##### Extracted records #####

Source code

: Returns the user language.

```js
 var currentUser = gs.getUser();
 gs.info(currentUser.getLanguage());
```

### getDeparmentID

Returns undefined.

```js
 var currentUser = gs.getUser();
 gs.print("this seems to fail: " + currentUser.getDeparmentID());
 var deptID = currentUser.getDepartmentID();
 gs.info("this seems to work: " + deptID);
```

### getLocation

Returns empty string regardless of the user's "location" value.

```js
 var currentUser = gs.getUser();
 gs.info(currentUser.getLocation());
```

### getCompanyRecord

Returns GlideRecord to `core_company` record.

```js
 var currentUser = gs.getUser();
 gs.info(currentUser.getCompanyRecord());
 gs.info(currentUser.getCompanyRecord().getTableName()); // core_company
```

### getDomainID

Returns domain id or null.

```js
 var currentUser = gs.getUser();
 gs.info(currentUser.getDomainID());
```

#####

Copy out each line of the data containing the string "this".

 gs.print("this seems to fail: " + currentUser.getDeparmentID());
 gs.info("this seems to work: " + deptID);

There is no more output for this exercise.